Becky Wells, sportswear buyer for Julian Gold in San Antonio, Tex., bought the peasant tops and a blouse.
“What is unique about Terri’s collection is she got an old smocking machine, which is pretty much nonexistent today, so she is doing real smocking and not the ruching that everybody is doing now,” Wells observed. “The detail is really pretty.”
For fall, the designer is scouting for old, heavy, doubleknit fabrics she intends to sew into Courreges-style coats with big buttons.
“I want to do lots of long boucle coats and pants,” she said. “And faux fur and feathered trim with beaded stuff for holiday.”
At six feet tall, Shelby Hansen used to have a hard time finding pants that fit, especially since she favors eclectic styles.
So the Dallas interior designer solved the problem a couple of years ago by sewing clothes for herself. After a sales representative approached her at a party where her homemade pants were drawing envious looks from other women, Hansen crafted a few samples and last October launched an eponymous line of novelty pants.
Shortly afterward, Hansen landed test orders from some of Dallas’s top specialty stores, including Elements, Stanley Korshak and Tootsies.
Working with a single silhouette of a flat-front pair of flare pants with a lengthy, 35-inch inseam, Hansen gave the simple style life by sewing it in such patterned textiles as lush black and gold Chinese silk brocade, stitched fake leather and bright turquoise and lavender plaid stretch polyester.
“It’s all about the fabric for me,” said Hansen, whose line is shown at the Brad Hughes & Associates showroom in Dallas. “Look at this brocade — it’s art in fabric.
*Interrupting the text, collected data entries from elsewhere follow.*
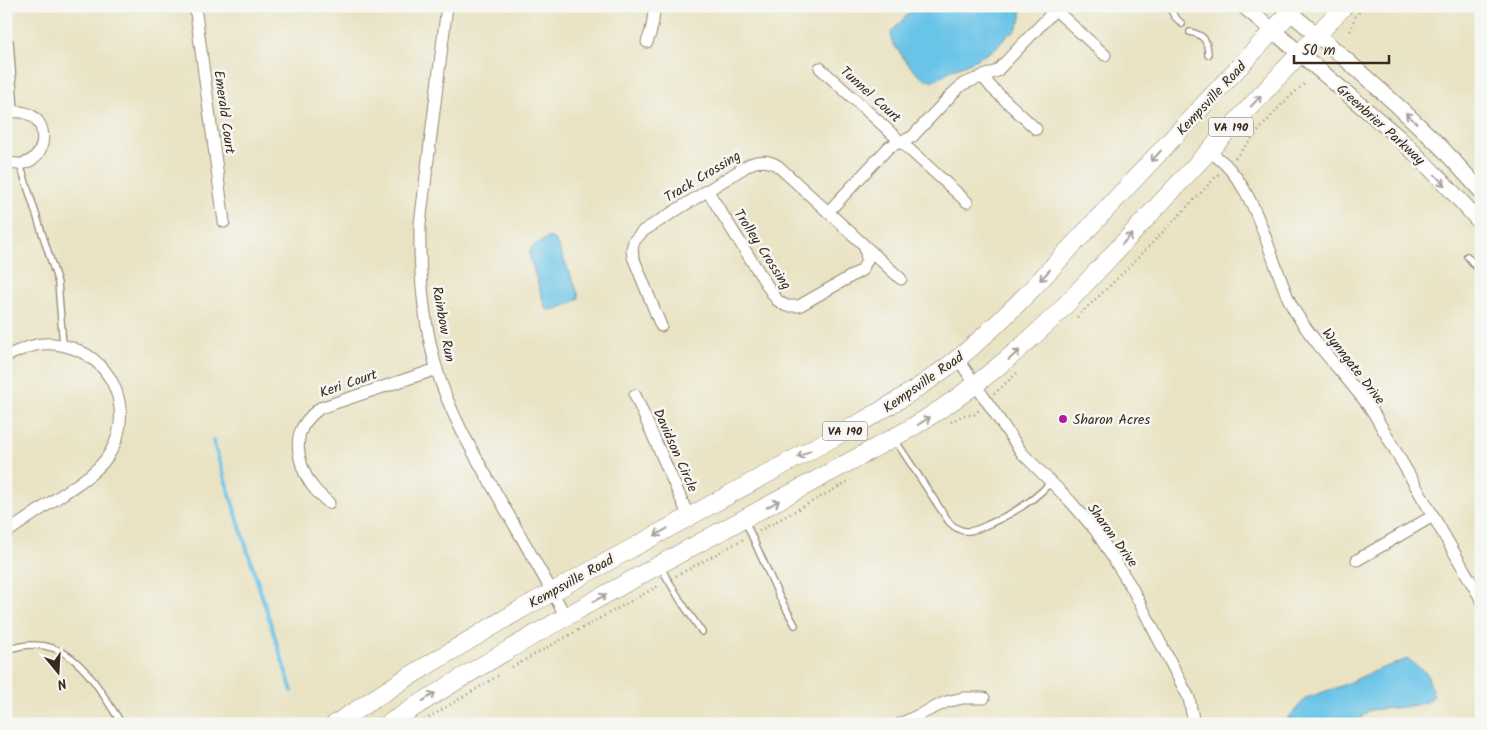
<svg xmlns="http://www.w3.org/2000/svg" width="1487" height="730" font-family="Kalam,sans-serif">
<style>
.water{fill:#6ac4e8;stroke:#527783}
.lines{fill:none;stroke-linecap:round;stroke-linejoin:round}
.stream{stroke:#6ac4e8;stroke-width:4}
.lane-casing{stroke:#928670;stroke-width:8}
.street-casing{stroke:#928670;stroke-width:13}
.secondary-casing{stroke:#928670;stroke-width:17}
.primary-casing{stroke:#928670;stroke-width:19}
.path{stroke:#928670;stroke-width:2.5;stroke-dasharray:1 4;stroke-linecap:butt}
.lane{stroke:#fff;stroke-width:5.5}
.street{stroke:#fff;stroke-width:11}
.secondary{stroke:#fff;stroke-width:15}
.primary{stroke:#fff;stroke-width:18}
.oneway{stroke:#a79f9a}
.poi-dot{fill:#b5179e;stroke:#f6f6f2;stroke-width:2}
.labels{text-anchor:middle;stroke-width:5;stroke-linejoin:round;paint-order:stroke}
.shield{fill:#f6f6f2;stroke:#73675e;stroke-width:1}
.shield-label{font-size:12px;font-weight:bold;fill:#3b2a1e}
.street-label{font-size:14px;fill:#3b2a1e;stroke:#f6f6f2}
.poi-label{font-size:14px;fill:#3b2a1e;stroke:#f6f6f2;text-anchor:start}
</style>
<rect width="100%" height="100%" fill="#f6f6f2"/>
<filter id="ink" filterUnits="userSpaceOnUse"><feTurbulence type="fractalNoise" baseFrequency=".02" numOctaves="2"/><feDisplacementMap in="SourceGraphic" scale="10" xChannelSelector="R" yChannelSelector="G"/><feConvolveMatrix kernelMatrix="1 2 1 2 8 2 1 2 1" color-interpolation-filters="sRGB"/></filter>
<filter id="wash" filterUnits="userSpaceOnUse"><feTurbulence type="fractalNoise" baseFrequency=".0096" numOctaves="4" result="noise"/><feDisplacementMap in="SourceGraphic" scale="20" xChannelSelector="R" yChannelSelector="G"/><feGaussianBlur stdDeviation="1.12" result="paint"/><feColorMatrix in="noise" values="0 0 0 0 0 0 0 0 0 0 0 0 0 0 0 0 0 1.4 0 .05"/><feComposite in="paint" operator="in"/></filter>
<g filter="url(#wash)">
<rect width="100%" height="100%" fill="#e9e3c3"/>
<g class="water">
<path d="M916 6H1018C1026 14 1018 27 1012 34L1009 33C1005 38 1000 45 994 49 979 60 961 65 946 73 943 75 940 78 937 79 933 81 929 81 925 79 913 74 900 52 892 42L891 32Z"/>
<path d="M548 238H552L556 241 578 293 579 298C571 304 557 310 548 310L545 307 529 254C530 245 541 242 548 238Z"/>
<path d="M1408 659 1427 674 1434 696 1425 703 1403 707 1369 710 1355 724H1283L1306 698 1341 686 1377 670Z"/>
</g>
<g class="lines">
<path class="stream" d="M213 441 292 691"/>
</g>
</g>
<g filter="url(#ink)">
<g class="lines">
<defs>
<g id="lane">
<path d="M1169 7 1175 17 1182 24"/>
<path d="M1190 32C1204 35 1208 41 1208 55"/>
<path d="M10 42 15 111"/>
<path d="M20 164 58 283 63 345"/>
<path d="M1467 256 1481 273"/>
<path d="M895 440 949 522C954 527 959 531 966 531 974 532 982 527 989 524 1012 514 1033 502 1050 483"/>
<path d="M745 521 779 596 795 625"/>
<path d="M661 568 682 603 702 632"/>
<path d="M6 650C69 628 93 680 122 724"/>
</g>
<g id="street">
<path d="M195 6 224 222"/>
<path d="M447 6 420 224C419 273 423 320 436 367 449 412 472 451 495 491 519 533 543 575 566 617"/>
<path d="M1051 6 1105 55"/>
<path d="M647 42C652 31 654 18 654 6"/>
<path d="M820 68 967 202"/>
<path d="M982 76 992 88 1036 129"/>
<path d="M6 113C58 101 52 177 6 162"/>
<path d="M1209 151C1214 155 1219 159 1224 163 1250 188 1263 231 1275 264 1281 279 1286 296 1294 310 1316 347 1348 377 1373 412L1481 599"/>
<path d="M707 190 772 293 777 300 786 306H799L862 270 867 260 865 247"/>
<path d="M828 212 889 147 912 137 953 93 963 84 997 71 1055 10"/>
<path d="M661 326 633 257 632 249 634 241 643 231 750 164C760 160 769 160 778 166L901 279"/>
<path d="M6 356C18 351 30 345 42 344 52 343 63 345 72 348 115 362 133 413 111 451 101 470 80 482 63 494 44 507 25 520 6 533"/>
<path d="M958 359 1022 453 1070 501 1096 531 1132 588 1189 698 1194 724"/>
<path d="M635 395 689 517"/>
<path d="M329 503C315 491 308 483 302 466 294 440 298 425 320 408L437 369"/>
<path d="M1357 560 1433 516"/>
<path d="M900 724 946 702 963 698H984"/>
</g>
<g id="secondary">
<path d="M1244 6 1397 136C1426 164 1455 193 1481 224"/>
<path d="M1282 6 1333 48 1399 107 1440 146 1481 191"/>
</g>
<g id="primary">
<path d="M335 724 403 680 523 608 847 430C885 409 922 387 956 360 983 339 1007 314 1031 290L1296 6"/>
<path d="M388 724C556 615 736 525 911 428 966 395 1014 356 1059 312L1344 6"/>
</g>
</defs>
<use href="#lane" class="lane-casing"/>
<use href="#street" class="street-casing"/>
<use href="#secondary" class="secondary-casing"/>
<use href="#primary" class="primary-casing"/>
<g class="path">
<path d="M1350 31 1355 17 1365 6"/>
<path d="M1235 158 1281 105 1306 82"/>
<path d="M1077 317 1126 270 1219 174"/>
<path d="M994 394 1018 372"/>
<path d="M951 422 963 415H974L979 410"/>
<path d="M759 531 851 480"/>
<path d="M676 576 744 539"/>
<path d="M512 667 660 585"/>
<path d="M420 723 501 674"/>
</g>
<use href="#lane" class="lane"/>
<use href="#street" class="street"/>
<use href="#secondary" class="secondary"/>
<use href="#primary" class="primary"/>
</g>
<defs><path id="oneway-shaft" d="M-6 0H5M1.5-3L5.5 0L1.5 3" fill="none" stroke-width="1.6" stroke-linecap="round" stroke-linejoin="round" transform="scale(1.25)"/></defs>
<g class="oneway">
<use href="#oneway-shaft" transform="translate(1256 101) rotate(-47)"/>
<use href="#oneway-shaft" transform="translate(1411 118) rotate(-137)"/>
<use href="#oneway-shaft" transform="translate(1156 156) rotate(133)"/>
<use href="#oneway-shaft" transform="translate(1440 180) rotate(46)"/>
<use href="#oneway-shaft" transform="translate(1127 239) rotate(-47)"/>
<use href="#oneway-shaft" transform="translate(1045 275) rotate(133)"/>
<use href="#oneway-shaft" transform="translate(1014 355) rotate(-41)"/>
<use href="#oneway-shaft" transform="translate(924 421) rotate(-32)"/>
<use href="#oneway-shaft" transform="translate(804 454) rotate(151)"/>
<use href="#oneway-shaft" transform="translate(773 504) rotate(-29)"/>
<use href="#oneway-shaft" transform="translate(661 532) rotate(151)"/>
<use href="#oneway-shaft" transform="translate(600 598) rotate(-29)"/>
<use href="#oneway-shaft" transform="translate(429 697) rotate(-32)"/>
</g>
</g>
<circle class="poi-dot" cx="1063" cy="419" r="5"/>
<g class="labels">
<g class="shield">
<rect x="1208.5" y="117.5" width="45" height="19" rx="4"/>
<rect x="822.5" y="421.5" width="45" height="19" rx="4"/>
</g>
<g class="shield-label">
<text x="1231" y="131">VA 190</text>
<text x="845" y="435">VA 190</text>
</g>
<g class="street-label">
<text transform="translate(871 94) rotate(42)" y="5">Tunnel Court</text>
<text transform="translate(1211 98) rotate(-47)" y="5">Kempsville Road</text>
<text transform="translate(225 112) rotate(82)" y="5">Emerald Court</text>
<text transform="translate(1381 124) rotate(42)" y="5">Greenbrier Parkway</text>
<text transform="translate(702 176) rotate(-31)" y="5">Track Crossing</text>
<text transform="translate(763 249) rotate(57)" y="5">Trolley Crossing</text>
<text transform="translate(444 324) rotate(80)" y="5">Rainbow Run</text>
<text transform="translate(1354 366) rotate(52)" y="5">Wynngate Drive</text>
<text transform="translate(923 382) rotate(-35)" y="5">Kempsville Road</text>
<text transform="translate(348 383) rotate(-19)" y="5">Keri Court</text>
<text transform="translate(676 450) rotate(66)" y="5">Davidson Circle</text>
<text transform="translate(1113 535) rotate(54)" y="5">Sharon Drive</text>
<text transform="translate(571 581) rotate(-29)" y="5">Kempsville Road</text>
</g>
<g class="poi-label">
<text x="1073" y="424">Sharon Acres</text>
</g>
</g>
<rect width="1487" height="730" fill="none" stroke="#f6f6f2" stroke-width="25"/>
<g transform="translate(58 672) rotate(162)" stroke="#f6f6f2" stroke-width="4" paint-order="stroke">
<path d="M0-4L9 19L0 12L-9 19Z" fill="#3b2a1e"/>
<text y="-8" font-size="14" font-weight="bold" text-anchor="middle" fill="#3b2a1e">N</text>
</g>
<path d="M1294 55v8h95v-8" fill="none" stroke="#3b2a1e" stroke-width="2.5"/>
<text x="1302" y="55" font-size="15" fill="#3b2a1e" stroke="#f6f6f2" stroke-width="4" paint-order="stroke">50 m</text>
</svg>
I’m never at a loss for ideas.”
Hansen for summer is offering turquoise and lavender plaids in stretch polyester and solid black and wheat cotton and Lycra spandex styles with handmade turquoise and shell belts.
For fall, she plans to introduce a few new silhouettes and several new fabrics, including a cracked gray wool and a black wool, acrylic and polyester trimmed with a fake persian lambskin cuff.
Hansen’s first group was priced at $99 to $149, wholesale, but she said the price points in April may decrease and some pieces will range from $79 to $89.
Hansen has great expectations based on the line’s reception so far, and she doesn’t want to let down her friends who backed the venture.
“I went from zero to 60 so fast,” she marveled. “I’m in 25 stores at this point, and everyone has been so fabulous and supportive.”
Elements received Hansen’s first shipment in December, and they were popular with the retailer’s customers, said store manager Maria Walker. “We’ve got more coming in for spring. They’re really cute.”
Carrie Bobo, contemporary and young designer for Houston-based Tootsies, said she heard about Hansen from her colleagues at the chain’s Dallas store.
“I wrote a small order for a spring delivery to test it out in Houston and Dallas,” Bobo said. “She’s in the beginning stages. The prints are really pretty.”
Susan Lana, couture buyer for Stanley Korshak, said, “They’re fun without being outrageously expensive. It’s good for a customer who is younger and wants a fun fashion pant.”